- Born: June 5, 1939 Los Angeles, California, U.S.
- Died: June 7, 2002 (aged 63) Washington, D.C., U.S.
- Education: Johns Hopkins University
- Spouses: Rollyn Simon Wyatt; Kay Redfield Jamison;
- Children: 3
- Scientific career
- Fields: Psychiatry
- Workplaces: National Institute of Mental Health

= Richard Jed Wyatt =

American psychiatrist and schizophrenia researcher

Richard Jed Wyatt (June 5, 1939 – 7 June 2002) was an American psychiatrist and schizophrenia researcher.

==Career and Research==
Wyatt was born in Los Angeles and graduated from Johns Hopkins University Medical School and joined the National Institutes of Health (NIH) in 1967, where he established a schizophrenia research program. In 1972 he became chief of the neuropsychiatry branch at the NIH. He was one of the early pioneers who studied the biological basis of schizophrenia in the lab. His research led to the first evidence that monoamine oxidase inhibitors (MAOIs) suppressed REM sleep and could treat narcolepsy.

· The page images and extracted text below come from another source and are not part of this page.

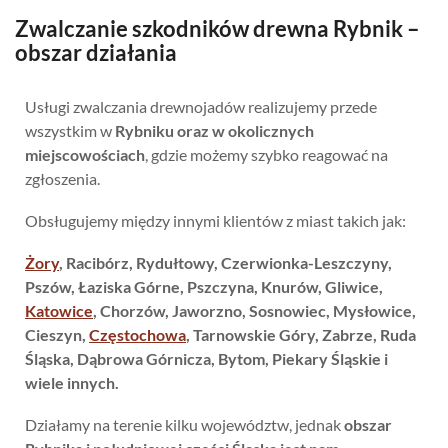
Zwalczanie szkodników drewna Rybnik –
obszar działania
Usługi zwalczania drewnojadów realizujemy przede
wszystkim w
Rybniku oraz w okolicznych
miejscowościach
, gdzie możemy szybko reagować na
zgłoszenia.
Obsługujemy między innymi klientów z miast takich jak:
Żory
, Racibórz, Rydułtowy, Czerwionka-Leszczyny,
Pszów, Łaziska Górne, Pszczyna, Knurów, Gliwice,
Katowice
, Chorzów, Jaworzno, Sosnowiec, Mysłowice,
Cieszyn,
Częstochowa
, Tarnowskie Góry, Zabrze, Ruda
Śląska, Dąbrowa Górnicza, Bytom, Piekary Śląskie i
wiele innych.
Działamy na terenie kilku województw, jednak
obszar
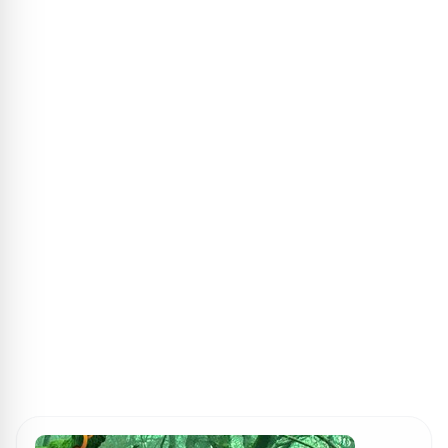
ПОИСК ИГР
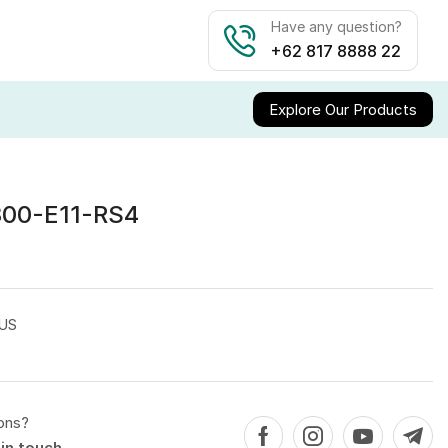
Have any question?
+62 817 8888 22
Explore Our Products
00-E11-RS4
US
ons?
in touch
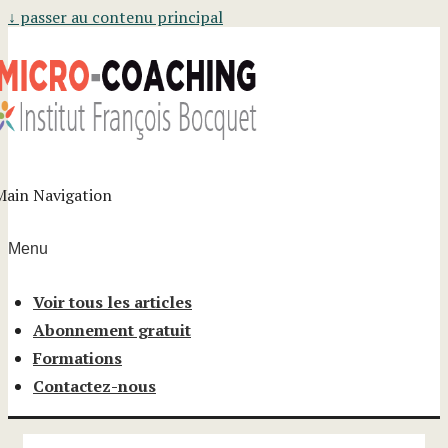
↓ passer au contenu principal
Main Navigation
Menu
Voir tous les articles
Abonnement gratuit
Formations
Contactez-nous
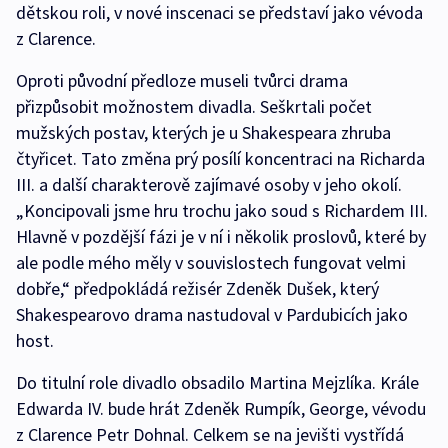
dětskou roli, v nové inscenaci se představí jako vévoda
z Clarence.
Oproti původní předloze museli tvůrci drama
přizpůsobit možnostem divadla. Seškrtali počet
mužských postav, kterých je u Shakespeara zhruba
čtyřicet. Tato změna prý posílí koncentraci na Richarda
III. a další charakterově zajímavé osoby v jeho okolí.
„Koncipovali jsme hru trochu jako soud s Richardem III.
Hlavně v pozdější fázi je v ní i několik proslovů, které by
ale podle mého měly v souvislostech fungovat velmi
dobře,“ předpokládá režisér Zdeněk Dušek, který
Shakespearovo drama nastudoval v Pardubicích jako
host.
Do titulní role divadlo obsadilo Martina Mejzlíka. Krále
Edwarda IV. bude hrát Zdeněk Rumpík, George, vévodu
z Clarence Petr Dohnal. Celkem se na jevišti vystřídá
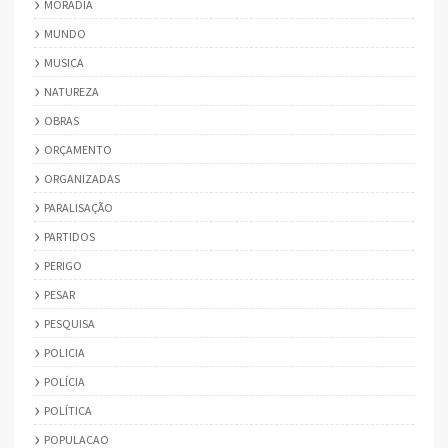
MORADIA
MUNDO
MUSICA
NATUREZA
OBRAS
ORÇAMENTO
ORGANIZADAS
PARALISAÇÃO
PARTIDOS
PERIGO
PESAR
PESQUISA
POLICIA
POLÍCIA
POLÍTICA
POPULACAO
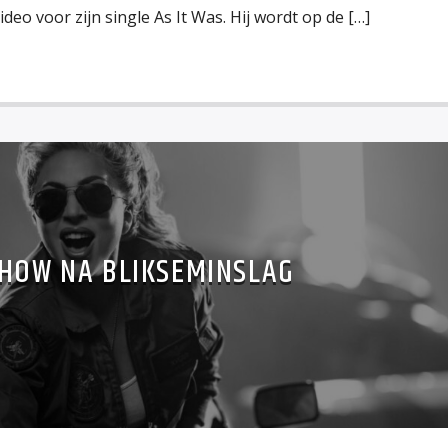
deo voor zijn single As It Was. Hij wordt op de […]
SHOW NA BLIKSEMINSLAG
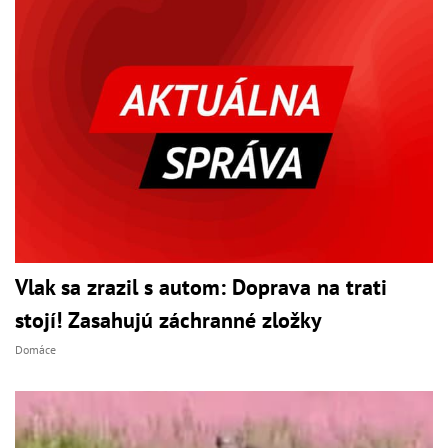
Vlak sa zrazil s autom: Doprava na trati
stojí! Zasahujú záchranné zložky
Domáce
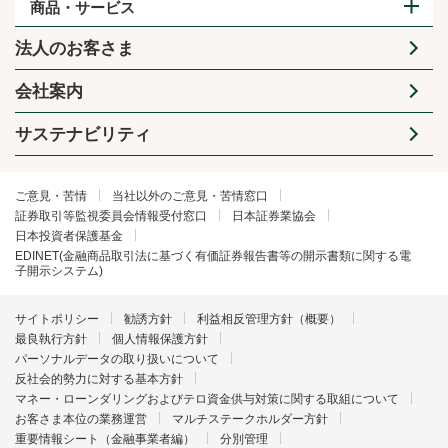
商品・サービス
法人のお客さま
会社案内
サステナビリティ
ご意見・苦情
当社以外のご意見・苦情窓口
証券取引等監視委員会情報受付窓口
日本証券業協会
日本投資者保護基金
EDINET(金融商品取引法に基づく有価証券報告書等の開示書類に関する電
子開示システム)
サイトポリシー
勧誘方針
利益相反管理方針（概要）
最良執行方針
個人情報保護方針
パーソナルデータの取り扱いについて
反社会的勢力に対する基本方針
マネー・ローンダリングおよびテロ資金供与対策に関する取組について
お客さま本位の業務運営
マルチステークホルダー方針
重要情報シート（金融事業者編）
分別管理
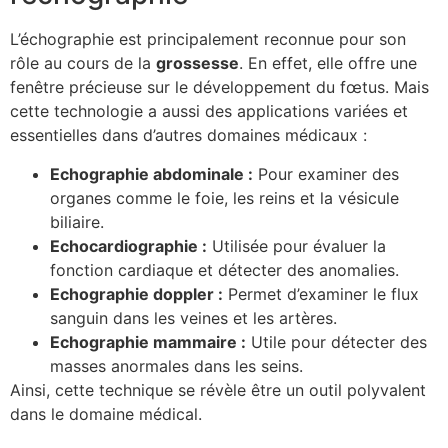
L’échographie est principalement reconnue pour son
rôle au cours de la
grossesse
. En effet, elle offre une
fenêtre précieuse sur le développement du fœtus. Mais
cette technologie a aussi des applications variées et
essentielles dans d’autres domaines médicaux :
Echographie abdominale :
Pour examiner des
organes comme le foie, les reins et la vésicule
biliaire.
Echocardiographie :
Utilisée pour évaluer la
fonction cardiaque et détecter des anomalies.
Echographie doppler :
Permet d’examiner le flux
sanguin dans les veines et les artères.
Echographie mammaire :
Utile pour détecter des
masses anormales dans les seins.
Ainsi, cette technique se révèle être un outil polyvalent
dans le domaine médical.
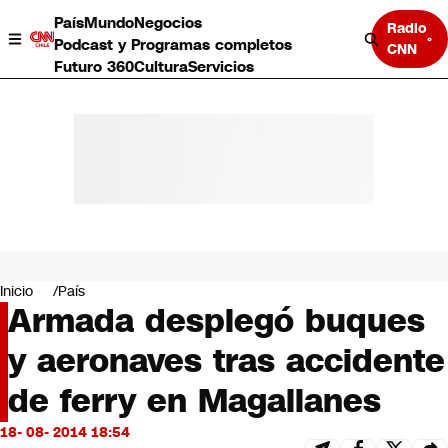
País
Mundo
Negocios
Radio
Podcast y Programas completos
CNN
Futuro 360
Cultura
Servicios
País
Mundo
Negocios
Inicio
País
Armada desplegó buques
Deportes
Programas completos
y aeronaves tras accidente
Cultura
Servicios
de ferry en Magallanes
Bits
CNN Data
18- 08- 2014 18:54
CNN tiempo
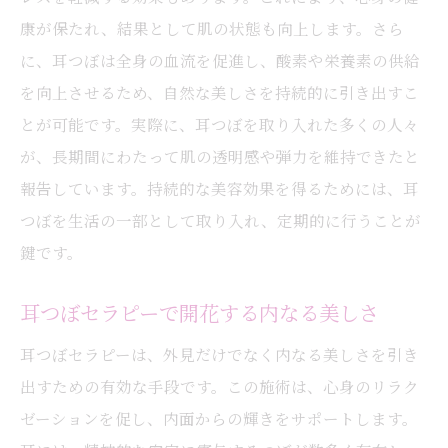
康が保たれ、結果として肌の状態も向上します。さら
に、耳つぼは全身の血流を促進し、酸素や栄養素の供給
を向上させるため、自然な美しさを持続的に引き出すこ
とが可能です。実際に、耳つぼを取り入れた多くの人々
が、長期間にわたって肌の透明感や弾力を維持できたと
報告しています。持続的な美容効果を得るためには、耳
つぼを生活の一部として取り入れ、定期的に行うことが
鍵です。
耳つぼセラピーで開花する内なる美しさ
耳つぼセラピーは、外見だけでなく内なる美しさを引き
出すための有効な手段です。この施術は、心身のリラク
ゼーションを促し、内面からの輝きをサポートします。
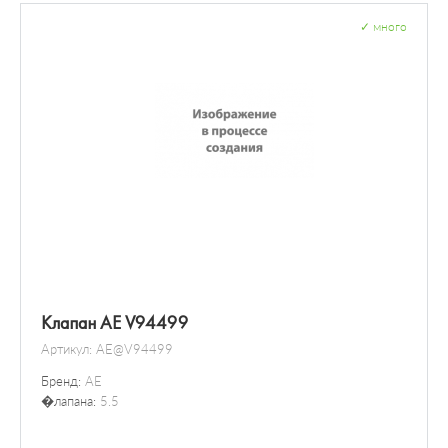
✓
много
Клапан AE V94499
Артикул:
AE@V94499
Бренд:
AE
�лапана:
5.5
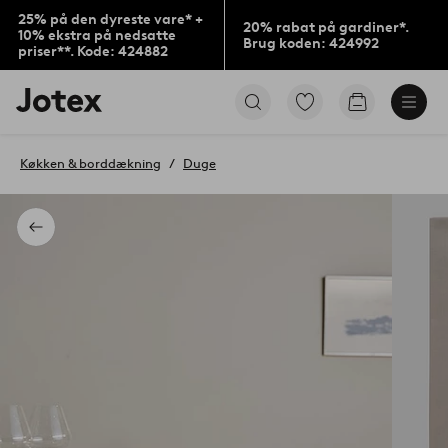
25% på den dyreste vare* +
20% rabat på gardiner*.
10% ekstra på nedsatte
Brug koden: 424992
priser**. Kode: 424882
Jotex
Gå
Gå
logo
til
til
-
favoritmarkerede
indkøbskur
gå
produkter
Køkken & borddækning
Duge
til
forsiden
Tilbage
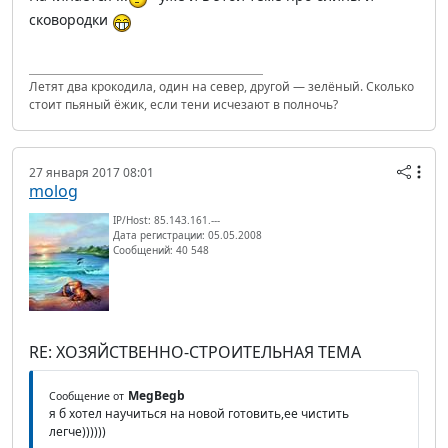
сковородки
Летят два крокодила, один на север, другой — зелёный. Сколько
стоит пьяный ёжик, если тени исчезают в полночь?
27 января 2017 08:01
molog
IP/Host: 85.143.161.---
Дата регистрации: 05.05.2008
Сообщений: 40 548
RE: ХОЗЯЙСТВЕННО-СТРОИТЕЛЬНАЯ ТЕМА
MegBegb
Сообщение от
я б хотел научиться на новой готовить,ее чистить
легче))))))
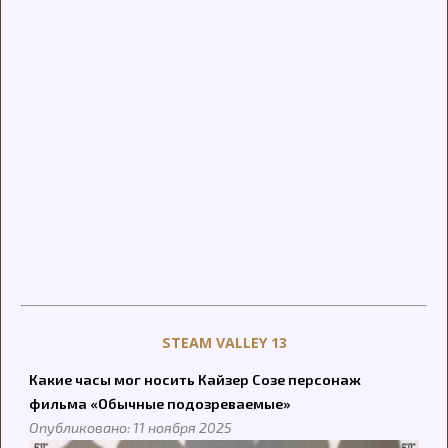
STEAM VALLEY 13
Какие часы мог носить Кайзер Созе персонаж
фильма «Обычные подозреваемые»
Опубликовано: 11 ноября 2025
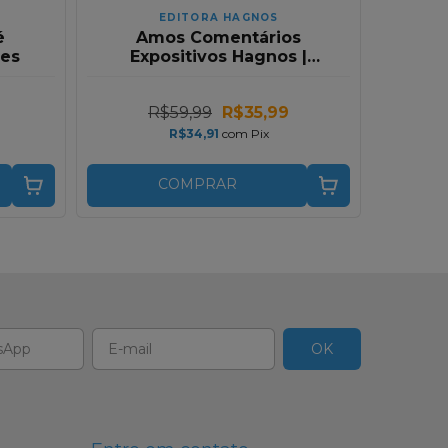
EDITORA HAGNOS
é
Amos Comentários
pes
Expositivos Hagnos |
Hernandes Dias Lopes
R$59,99
R$35,99
R$34,91
com
Pix
COMPRAR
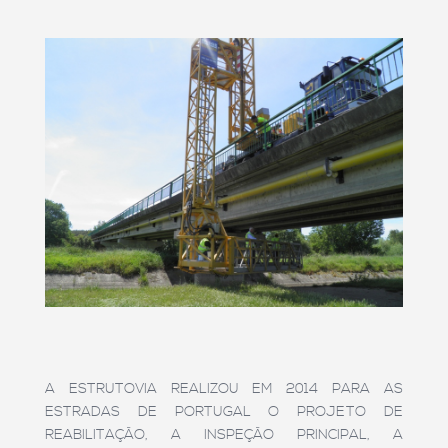
A ESTRUTOVIA REALIZOU EM 2014 PARA AS
ESTRADAS DE PORTUGAL O PROJETO DE
REABILITAÇÃO, A INSPEÇÃO PRINCIPAL, A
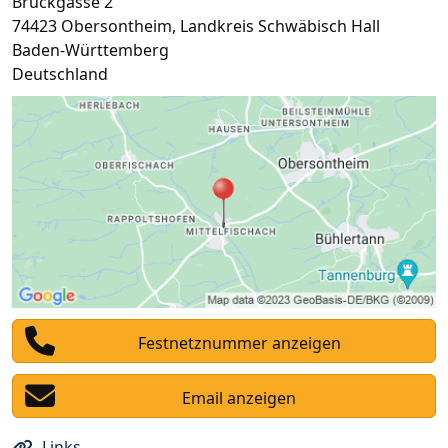
Bruckgasse 2
74423
Obersontheim
,
Landkreis Schwäbisch Hall
Baden-Württemberg
Deutschland
Festnetznummer anzeigen
Email anzeigen
Links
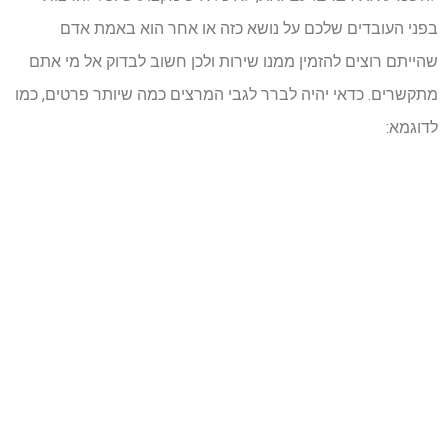
בפני העובדים שלכם על נושא כזה או אחר הוא באמת אדם
שהייתם רוצים להזמין ממנו שירות ולכן חשוב לבדוק אל מי אתם
מתקשרים. כדאי יהיה לברר לגבי המרצים כמה שיותר פרטים, כמו
לדוגמא:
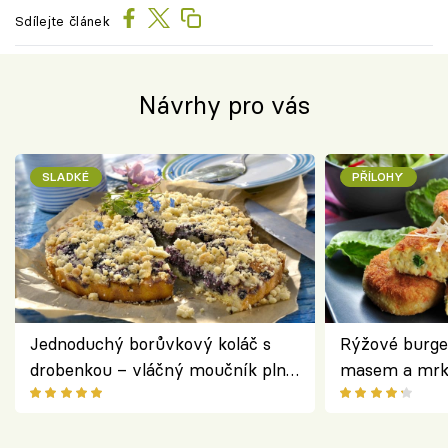
Sdílejte článek
Návrhy pro vás
SLADKÉ
PŘÍLOHY
Jednoduchý borůvkový koláč s
Rýžové burge
drobenkou – vláčný moučník plný
masem a mrk
ovoce
salátem – leh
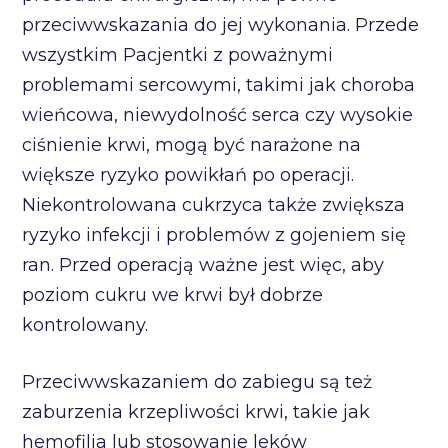
przeciwwskazania do jej wykonania. Przede
wszystkim Pacjentki z poważnymi
problemami sercowymi, takimi jak choroba
wieńcowa, niewydolność serca czy wysokie
ciśnienie krwi, mogą być narażone na
większe ryzyko powikłań po operacji.
Niekontrolowana cukrzyca także zwiększa
ryzyko infekcji i problemów z gojeniem się
ran. Przed operacją ważne jest więc, aby
poziom cukru we krwi był dobrze
kontrolowany.
Przeciwwskazaniem do zabiegu są też
zaburzenia krzepliwości krwi, takie jak
hemofilia lub stosowanie leków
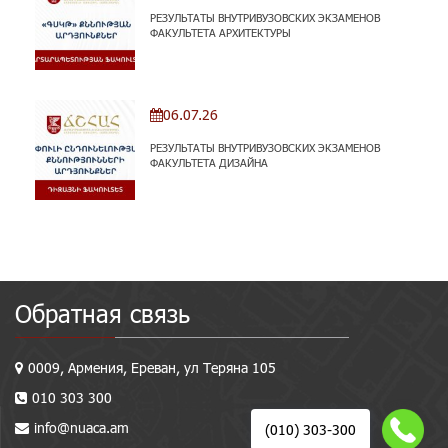
РЕЗУЛЬТАТЫ ВНУТРИВУЗОВСКИХ ЭКЗАМЕНОВ
ФАКУЛЬТЕТА АРХИТЕКТУРЫ
06.07.26
РЕЗУЛЬТАТЫ ВНУТРИВУЗОВСКИХ ЭКЗАМЕНОВ
ФАКУЛЬТЕТА ДИЗАЙНА
Обратная связь
0009, Армения, Ереван, ул Теряна 105
010 303 300
info@nuaca.am
(010) 303-300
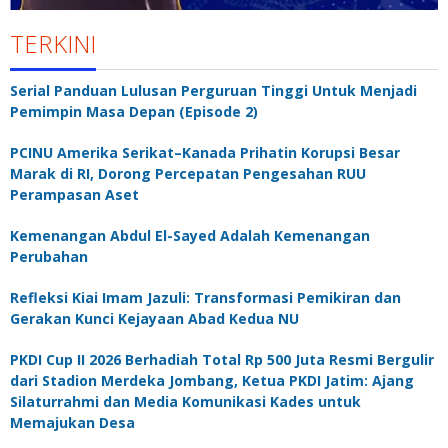
TERKINI
Serial Panduan Lulusan Perguruan Tinggi Untuk Menjadi
Pemimpin Masa Depan (Episode 2)
PCINU Amerika Serikat–Kanada Prihatin Korupsi Besar
Marak di RI, Dorong Percepatan Pengesahan RUU
Perampasan Aset
Kemenangan Abdul El-Sayed Adalah Kemenangan
Perubahan
Refleksi Kiai Imam Jazuli: Transformasi Pemikiran dan
Gerakan Kunci Kejayaan Abad Kedua NU
PKDI Cup II 2026 Berhadiah Total Rp 500 Juta Resmi Bergulir
dari Stadion Merdeka Jombang, Ketua PKDI Jatim: Ajang
Silaturrahmi dan Media Komunikasi Kades untuk
Memajukan Desa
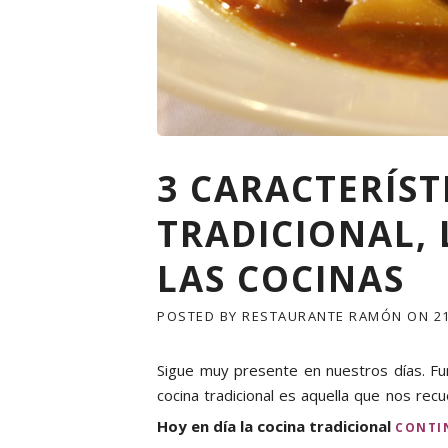
3 CARACTERÍST
TRADICIONAL, 
LAS COCINAS
POSTED BY
RESTAURANTE RAMÓN
ON
2
Sigue muy presente en nuestros días. Fun
cocina tradicional es aquella que nos recue
Hoy en día la cocina tradicional
CONTI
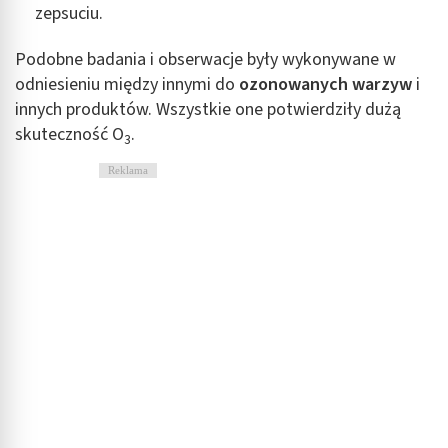
zepsuciu.
Podobne badania i obserwacje były wykonywane w
odniesieniu między innymi do
ozonowanych warzyw
i
innych produktów. Wszystkie one potwierdziły dużą
skuteczność O
.
3
Reklama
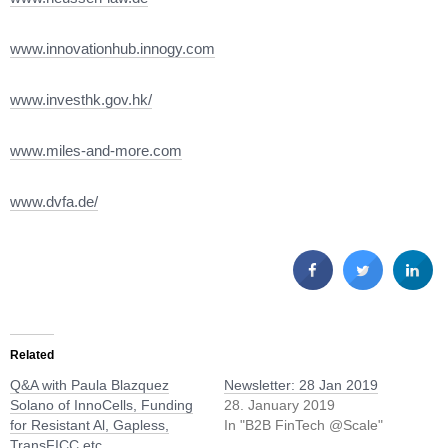
www.innovationhub.innogy.com
www.investhk.gov.hk/
www.miles-and-more.com
www.dvfa.de/
Related
Q&A with Paula Blazquez
Newsletter: 28 Jan 2019
Solano of InnoCells, Funding
28. January 2019
for Resistant Al, Gapless,
In "B2B FinTech @Scale"
TransFICC etc.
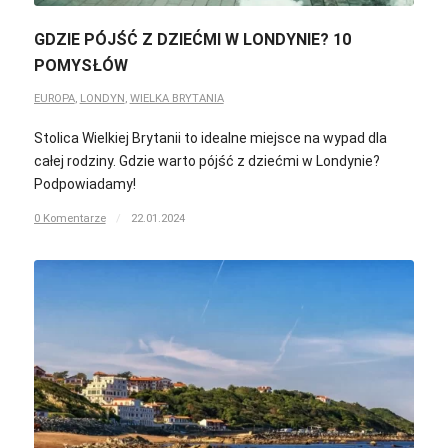
GDZIE PÓJŚĆ Z DZIEĆMI W LONDYNIE? 10
POMYSŁÓW
EUROPA
,
LONDYN
,
WIELKA BRYTANIA
Stolica Wielkiej Brytanii to idealne miejsce na wypad dla
całej rodziny. Gdzie warto pójść z dziećmi w Londynie?
Podpowiadamy!
0 Komentarze
/
22.01.2024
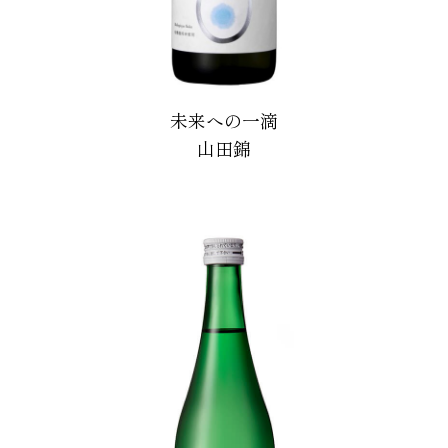
未来への一滴
山田錦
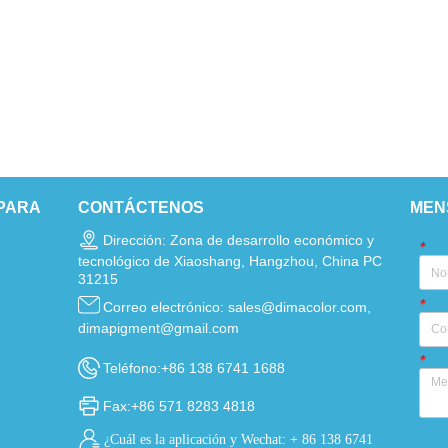
PARA
CONTÁCTENOS
MEN
Dirección: Zona de desarrollo económico y
*
tecnológico de Xiaoshang, Hangzhou, China PC
31215
*
Correo electrónico: sales@dimacolor.com,
dimapigment@gmail.com
*
Teléfono:+86 138 6741 1688
Fax:+86 571 8283 4818
¿Cuál es la aplicación y Wechat: + 86 138 6741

He was a writer, educator and teacher, having authored over 800 research articles and 6 books and He has trained many neuroscientists. The Richard J. Wyatt Award from the International Early Intervention and Prevention in Mental Health Association is named after him in recognition of his work on early interventions in schizophrenia.

He was married to Rollyn Simon Wyatt and later to clinical psychologist and author Kay Redfield Jamison. He had three children. With Jamison he co-produced several films about manic depressive illness. Wyatt died of lung cancer on 7 June 2002 at the age of 63 in Washington, D.C. Jamison authored a 2009 book, Nothing Was the Same: A Memoir, recounting her relationship with Wyatt and the process of grieving after his death.